With a flurry of new credit card applications, there’s a 100% chance in the forecast for account opening fraud. Here’s how lenders and issuers can weather the storm.

A Snowstorm of New Account Fraud

One major concern that has emerged during the pandemic is new account fraud. New account fraud occurs when cybercriminals use stolen credentials or synthetic identities to create a new account with the intent of committing fraud. In the past year, there has been a surge in lending fraud, card-not-present fraud, and mule account creation. Aite Group estimates that there will be $2.1 billion in total losses from credit card application fraud in the US in 2020 alone.
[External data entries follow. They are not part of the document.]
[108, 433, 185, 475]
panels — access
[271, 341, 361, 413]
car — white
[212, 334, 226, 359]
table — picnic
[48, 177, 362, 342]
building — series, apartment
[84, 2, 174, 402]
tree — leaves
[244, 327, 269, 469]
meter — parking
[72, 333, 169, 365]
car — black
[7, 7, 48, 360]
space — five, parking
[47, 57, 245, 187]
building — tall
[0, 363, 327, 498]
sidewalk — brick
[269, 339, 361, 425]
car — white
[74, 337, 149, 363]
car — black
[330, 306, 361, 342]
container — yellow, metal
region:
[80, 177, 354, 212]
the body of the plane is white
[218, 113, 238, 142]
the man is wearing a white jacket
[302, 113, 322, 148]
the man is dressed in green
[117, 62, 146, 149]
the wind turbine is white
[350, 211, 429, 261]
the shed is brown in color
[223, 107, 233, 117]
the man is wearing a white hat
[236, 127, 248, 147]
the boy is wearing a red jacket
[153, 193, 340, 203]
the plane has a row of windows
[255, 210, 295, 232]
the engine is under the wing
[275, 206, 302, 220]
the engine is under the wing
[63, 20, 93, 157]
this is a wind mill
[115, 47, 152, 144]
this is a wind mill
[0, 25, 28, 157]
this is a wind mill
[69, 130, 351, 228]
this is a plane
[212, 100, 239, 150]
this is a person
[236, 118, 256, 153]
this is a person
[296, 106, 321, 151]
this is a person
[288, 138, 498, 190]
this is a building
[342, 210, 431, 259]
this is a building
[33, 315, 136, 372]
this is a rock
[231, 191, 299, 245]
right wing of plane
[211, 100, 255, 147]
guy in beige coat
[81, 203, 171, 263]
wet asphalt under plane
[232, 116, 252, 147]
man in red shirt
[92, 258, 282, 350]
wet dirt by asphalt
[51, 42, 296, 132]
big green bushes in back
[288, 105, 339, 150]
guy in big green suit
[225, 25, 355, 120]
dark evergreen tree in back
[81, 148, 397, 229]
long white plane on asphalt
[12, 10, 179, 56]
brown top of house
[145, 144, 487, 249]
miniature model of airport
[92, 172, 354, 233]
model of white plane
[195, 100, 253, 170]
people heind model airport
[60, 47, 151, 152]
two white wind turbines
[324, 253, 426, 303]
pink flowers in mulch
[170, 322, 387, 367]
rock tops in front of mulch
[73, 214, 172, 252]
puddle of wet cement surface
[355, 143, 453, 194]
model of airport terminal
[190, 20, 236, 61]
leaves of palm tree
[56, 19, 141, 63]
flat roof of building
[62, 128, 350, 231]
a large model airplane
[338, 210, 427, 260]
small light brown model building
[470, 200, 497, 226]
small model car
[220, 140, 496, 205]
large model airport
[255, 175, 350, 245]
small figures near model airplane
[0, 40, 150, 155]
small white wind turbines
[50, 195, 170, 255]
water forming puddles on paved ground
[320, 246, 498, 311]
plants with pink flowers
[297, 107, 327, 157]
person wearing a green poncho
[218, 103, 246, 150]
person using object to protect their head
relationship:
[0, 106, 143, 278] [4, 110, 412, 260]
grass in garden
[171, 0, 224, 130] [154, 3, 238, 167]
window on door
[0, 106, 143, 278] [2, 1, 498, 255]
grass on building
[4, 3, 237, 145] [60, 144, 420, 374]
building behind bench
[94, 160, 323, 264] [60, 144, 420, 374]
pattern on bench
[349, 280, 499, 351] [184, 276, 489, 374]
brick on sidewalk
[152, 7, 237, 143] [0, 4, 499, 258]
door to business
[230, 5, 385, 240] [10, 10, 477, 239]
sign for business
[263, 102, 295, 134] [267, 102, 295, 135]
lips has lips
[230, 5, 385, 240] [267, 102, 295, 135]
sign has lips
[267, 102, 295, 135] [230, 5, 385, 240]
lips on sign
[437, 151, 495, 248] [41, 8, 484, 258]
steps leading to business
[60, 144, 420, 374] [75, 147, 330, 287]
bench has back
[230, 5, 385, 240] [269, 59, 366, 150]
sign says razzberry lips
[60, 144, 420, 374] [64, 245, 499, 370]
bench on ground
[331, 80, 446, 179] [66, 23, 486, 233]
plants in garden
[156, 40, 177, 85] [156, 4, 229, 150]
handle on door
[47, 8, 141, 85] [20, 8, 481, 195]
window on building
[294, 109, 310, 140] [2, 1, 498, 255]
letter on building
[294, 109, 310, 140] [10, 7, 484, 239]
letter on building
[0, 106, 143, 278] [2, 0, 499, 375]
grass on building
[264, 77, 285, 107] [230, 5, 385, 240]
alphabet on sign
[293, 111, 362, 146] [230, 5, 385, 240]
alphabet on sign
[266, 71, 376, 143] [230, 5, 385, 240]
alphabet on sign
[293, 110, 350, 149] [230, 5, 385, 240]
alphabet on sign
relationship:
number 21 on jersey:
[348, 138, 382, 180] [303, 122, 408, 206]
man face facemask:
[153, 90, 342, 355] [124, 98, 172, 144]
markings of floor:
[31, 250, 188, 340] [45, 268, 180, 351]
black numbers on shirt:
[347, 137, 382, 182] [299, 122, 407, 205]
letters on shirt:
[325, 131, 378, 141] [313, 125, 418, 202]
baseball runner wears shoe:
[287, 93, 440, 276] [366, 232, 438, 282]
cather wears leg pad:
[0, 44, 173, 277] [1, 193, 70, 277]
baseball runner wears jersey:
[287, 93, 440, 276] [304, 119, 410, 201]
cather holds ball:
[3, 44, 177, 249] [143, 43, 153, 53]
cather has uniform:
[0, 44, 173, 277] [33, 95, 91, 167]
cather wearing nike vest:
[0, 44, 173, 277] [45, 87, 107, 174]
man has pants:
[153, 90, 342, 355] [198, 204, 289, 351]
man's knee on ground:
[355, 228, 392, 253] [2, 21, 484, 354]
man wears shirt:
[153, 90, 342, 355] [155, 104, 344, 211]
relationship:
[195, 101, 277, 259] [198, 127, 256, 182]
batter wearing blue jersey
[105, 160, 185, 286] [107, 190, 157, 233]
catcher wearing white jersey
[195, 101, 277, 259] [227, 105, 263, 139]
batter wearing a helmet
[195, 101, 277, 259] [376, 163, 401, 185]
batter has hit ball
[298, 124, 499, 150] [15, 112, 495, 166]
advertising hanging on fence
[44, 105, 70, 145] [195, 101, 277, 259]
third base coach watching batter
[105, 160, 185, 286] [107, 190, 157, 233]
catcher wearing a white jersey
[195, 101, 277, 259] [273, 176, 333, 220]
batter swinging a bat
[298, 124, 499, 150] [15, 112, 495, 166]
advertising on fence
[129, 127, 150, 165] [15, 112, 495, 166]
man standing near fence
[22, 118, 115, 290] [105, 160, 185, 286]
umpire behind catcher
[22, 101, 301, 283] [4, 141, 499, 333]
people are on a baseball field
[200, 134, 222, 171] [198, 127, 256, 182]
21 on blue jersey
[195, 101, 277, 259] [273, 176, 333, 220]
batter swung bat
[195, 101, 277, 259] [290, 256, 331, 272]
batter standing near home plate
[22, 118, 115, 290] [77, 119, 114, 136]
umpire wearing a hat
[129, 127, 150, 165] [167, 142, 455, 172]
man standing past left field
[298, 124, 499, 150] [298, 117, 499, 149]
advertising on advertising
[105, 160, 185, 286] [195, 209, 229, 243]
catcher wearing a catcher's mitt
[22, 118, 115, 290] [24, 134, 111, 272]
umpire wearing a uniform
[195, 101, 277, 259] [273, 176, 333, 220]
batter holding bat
As we head into the holidays, fraudsters will follow the money to take advantage of special promos retailers may offer to incentivize consumers to apply for credit cards. The challenge will be separating out the cybercriminals capitalizing on the shift to digital applications from legitimate customers looking to get in on holiday promotions and discounts. Though this is a challenge every year, the extended shopping season and higher than average volumes of digital traffic gives cybercriminals a much larger window of opportunity to fly under the radar.

All I Want for Digital Account Opening Is…

… a way to offer a low friction customer experience while ensuring digital channels are protected. This goal has been steadily climbing to the top of the business agenda for every consumer lending institution. It’s not just enough to stop fraud though. Every digital interaction is an opportunity to build trust with customers.

How do you determine when new customers are not? Here’s a case study from a top-5 US card issuer that was experiencing millions of dollars in fraud losses caused by the use of stolen personal information or synthetic IDs in the credit application process. Their existing fraud detection model was based on traditional identify verification methods (i.e. personal data and device reputation). After deploying behavioral biometrics to their account opening process, the issuer gained a new layer of visibility that enabled them to quickly spot “bad” behaviors indicative of fraud while creating a smooth journey for legitimate customers.

If you’re looking for the best present to give customers this holiday season, it’s the confidence that they can transact online securely and with ease, whether opening a new credit card during the holiday shopping rush or at any time of the year.